Sara DiNatale of the San Antonio Express-News was awarded the state reporting prize for a four-part series that exposed how some door-to-door sellers of rooftop solar energy in Texas had scammed homeowners, leaving them with damaged roofs, expensive loans and false promises of rebates.
The health care reporting award went to Bob Herman, Tara Bannow, Casey Ross and Lizzy Lawrence of STAT for the investigative series “Health Care’s Colossus,” which examined how UnitedHealth Group wielded its dominance to increase its profits and exposed the conflicts of its reach inside every aspect of the health care system.
Kavitha Surana, Lizzie Presser, Cassandra Jaramillo and Stacy Kranitz from ProPublica won the medical reporting award for their investigation that used hospital records and death certificates in Texas and Georgia to uncover the preventable deaths of at least five women who were denied care under abortion bans.
Jane Mayer of The New Yorker won the political reporting prize for “Pete Hegseth’s Secret History,” her investigation into Mr. Hegseth, who is now the U.S. secretary of defense. Her reporting revealed that he had previously been forced out of leadership positions in advocacy groups over allegations of financial mismanagement, sexist behavior and intoxication.
Two alumnae of the University of California Berkeley Graduate School of Journalism’s investigative reporting program, Katey Rusch and Casey Smith, were awarded the justice reporting prize for the two-part series “Right to Remain Silent,” which was published by the San Francisco Chronicle.
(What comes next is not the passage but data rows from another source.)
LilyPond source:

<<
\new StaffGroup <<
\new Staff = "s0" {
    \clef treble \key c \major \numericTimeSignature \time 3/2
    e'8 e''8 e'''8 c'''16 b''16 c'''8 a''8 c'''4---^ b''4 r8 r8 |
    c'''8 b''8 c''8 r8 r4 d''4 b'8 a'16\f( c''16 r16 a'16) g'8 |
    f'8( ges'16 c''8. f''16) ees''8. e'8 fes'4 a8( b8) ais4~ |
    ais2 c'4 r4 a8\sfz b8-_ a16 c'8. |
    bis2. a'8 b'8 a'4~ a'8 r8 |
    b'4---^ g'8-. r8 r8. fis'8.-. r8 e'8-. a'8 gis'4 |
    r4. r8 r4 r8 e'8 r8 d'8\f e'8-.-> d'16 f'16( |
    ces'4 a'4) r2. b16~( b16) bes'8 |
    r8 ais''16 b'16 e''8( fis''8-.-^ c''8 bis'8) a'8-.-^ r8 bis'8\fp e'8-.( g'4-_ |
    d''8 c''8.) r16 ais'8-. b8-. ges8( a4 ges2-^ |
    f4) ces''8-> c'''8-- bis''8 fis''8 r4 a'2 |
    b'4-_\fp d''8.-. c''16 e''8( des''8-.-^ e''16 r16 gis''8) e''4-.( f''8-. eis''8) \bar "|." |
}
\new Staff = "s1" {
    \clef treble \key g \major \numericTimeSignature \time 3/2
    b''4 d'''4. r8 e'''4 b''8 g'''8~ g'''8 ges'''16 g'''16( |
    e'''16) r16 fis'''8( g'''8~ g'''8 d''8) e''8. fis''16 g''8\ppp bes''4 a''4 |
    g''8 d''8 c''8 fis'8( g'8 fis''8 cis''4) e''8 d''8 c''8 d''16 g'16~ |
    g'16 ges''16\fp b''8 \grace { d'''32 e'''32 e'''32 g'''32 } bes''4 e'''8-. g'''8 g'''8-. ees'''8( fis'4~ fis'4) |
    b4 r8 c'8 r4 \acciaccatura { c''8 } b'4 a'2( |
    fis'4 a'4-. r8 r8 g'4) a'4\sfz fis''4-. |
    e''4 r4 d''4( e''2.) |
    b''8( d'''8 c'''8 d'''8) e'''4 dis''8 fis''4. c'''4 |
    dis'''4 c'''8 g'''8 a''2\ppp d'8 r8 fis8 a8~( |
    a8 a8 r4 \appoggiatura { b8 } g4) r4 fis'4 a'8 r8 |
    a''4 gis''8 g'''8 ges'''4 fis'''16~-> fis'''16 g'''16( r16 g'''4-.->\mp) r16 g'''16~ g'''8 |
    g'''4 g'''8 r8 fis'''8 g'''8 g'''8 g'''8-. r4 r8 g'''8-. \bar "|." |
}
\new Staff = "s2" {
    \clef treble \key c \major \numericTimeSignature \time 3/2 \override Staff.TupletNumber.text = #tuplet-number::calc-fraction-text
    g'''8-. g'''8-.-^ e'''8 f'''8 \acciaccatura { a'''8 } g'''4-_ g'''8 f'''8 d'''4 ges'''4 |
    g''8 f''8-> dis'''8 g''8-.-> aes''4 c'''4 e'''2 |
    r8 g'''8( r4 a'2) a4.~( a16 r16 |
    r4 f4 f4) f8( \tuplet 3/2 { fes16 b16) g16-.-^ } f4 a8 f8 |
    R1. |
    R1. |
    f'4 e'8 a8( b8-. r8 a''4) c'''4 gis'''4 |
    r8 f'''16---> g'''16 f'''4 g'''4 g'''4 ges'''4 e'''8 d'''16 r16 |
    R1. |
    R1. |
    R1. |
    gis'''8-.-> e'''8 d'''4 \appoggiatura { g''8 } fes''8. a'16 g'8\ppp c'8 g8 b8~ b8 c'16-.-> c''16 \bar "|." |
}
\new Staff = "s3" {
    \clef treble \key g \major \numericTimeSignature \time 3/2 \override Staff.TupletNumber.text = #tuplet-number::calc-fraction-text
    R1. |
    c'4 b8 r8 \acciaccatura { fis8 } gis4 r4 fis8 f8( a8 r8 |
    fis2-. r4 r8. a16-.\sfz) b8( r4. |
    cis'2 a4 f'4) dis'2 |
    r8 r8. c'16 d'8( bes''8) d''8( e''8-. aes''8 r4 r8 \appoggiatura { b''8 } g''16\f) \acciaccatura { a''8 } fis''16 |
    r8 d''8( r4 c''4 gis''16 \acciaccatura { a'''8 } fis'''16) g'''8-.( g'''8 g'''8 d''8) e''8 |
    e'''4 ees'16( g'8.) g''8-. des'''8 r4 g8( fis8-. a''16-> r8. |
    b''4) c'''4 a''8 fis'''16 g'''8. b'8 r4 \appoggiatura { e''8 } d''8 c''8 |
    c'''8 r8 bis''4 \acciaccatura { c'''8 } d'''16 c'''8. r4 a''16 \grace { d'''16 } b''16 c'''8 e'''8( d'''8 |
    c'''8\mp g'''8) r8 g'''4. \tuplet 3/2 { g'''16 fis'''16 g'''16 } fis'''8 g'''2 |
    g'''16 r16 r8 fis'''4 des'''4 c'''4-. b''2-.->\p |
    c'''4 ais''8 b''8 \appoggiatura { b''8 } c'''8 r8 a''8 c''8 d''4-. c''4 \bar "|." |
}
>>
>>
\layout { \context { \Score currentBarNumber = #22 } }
Their investigation revealed a secret system of legal settlements that allowed California police officers to cover up misconduct on their records and find new jobs in law enforcement.
The technology reporting award went to Olivia Carville and Cecilia D’Anastasio of Bloomberg Businessweek for exposing how predators groomed children on the gaming platform Roblox. After their reporting, Roblox announced that it would require parents to monitor the online activity of preteens.
Rachel Aviv of The New Yorker won the magazine reporting award for “Alice Munro’s Passive Voice,” her 20,000-word article examining why the celebrated author stayed silent when confronted with her partner’s sexual abuse of her daughter, but used the abuse to transform her fiction.
The national television reporting award went to Mike Hixenbaugh, Jon Schuppe, Liz Kreutz and the late Susan Carroll of NBC News and Noticias Telemundo for “Dealing the Dead,” which uncovered how a Texas medical school sold the body parts of corpses for research and education while making little effort to find the individual’s family to get consent.
Marcia Biggs, Eric O’Connor and André Paultre of the PBS News Hour won the foreign television reporting award for “Haiti in Crisis.” The journalists traveled to Haiti to show the grim extent of the devastation and barbarism wrought by the gang warfare that has sown chaos in the country’s capital, Port-au-Prince.
The podcast award was given to Ben Austen and Bill Healy of Audible for “The Parole Room,” which went behind the scenes of the 20th parole hearing for Johnnie Veal, an inmate who was convicted of murdering two police officers in 1970 but has maintained his innocence.
The Sydney Schanberg Prize, which honors long-form investigative journalism, was awarded to Sarah A. Topol of The New York Times Magazine for “The Deserter,” a five-part epic following a Russian soldier who defected during the war on Ukraine and fled Russia for his life and his love.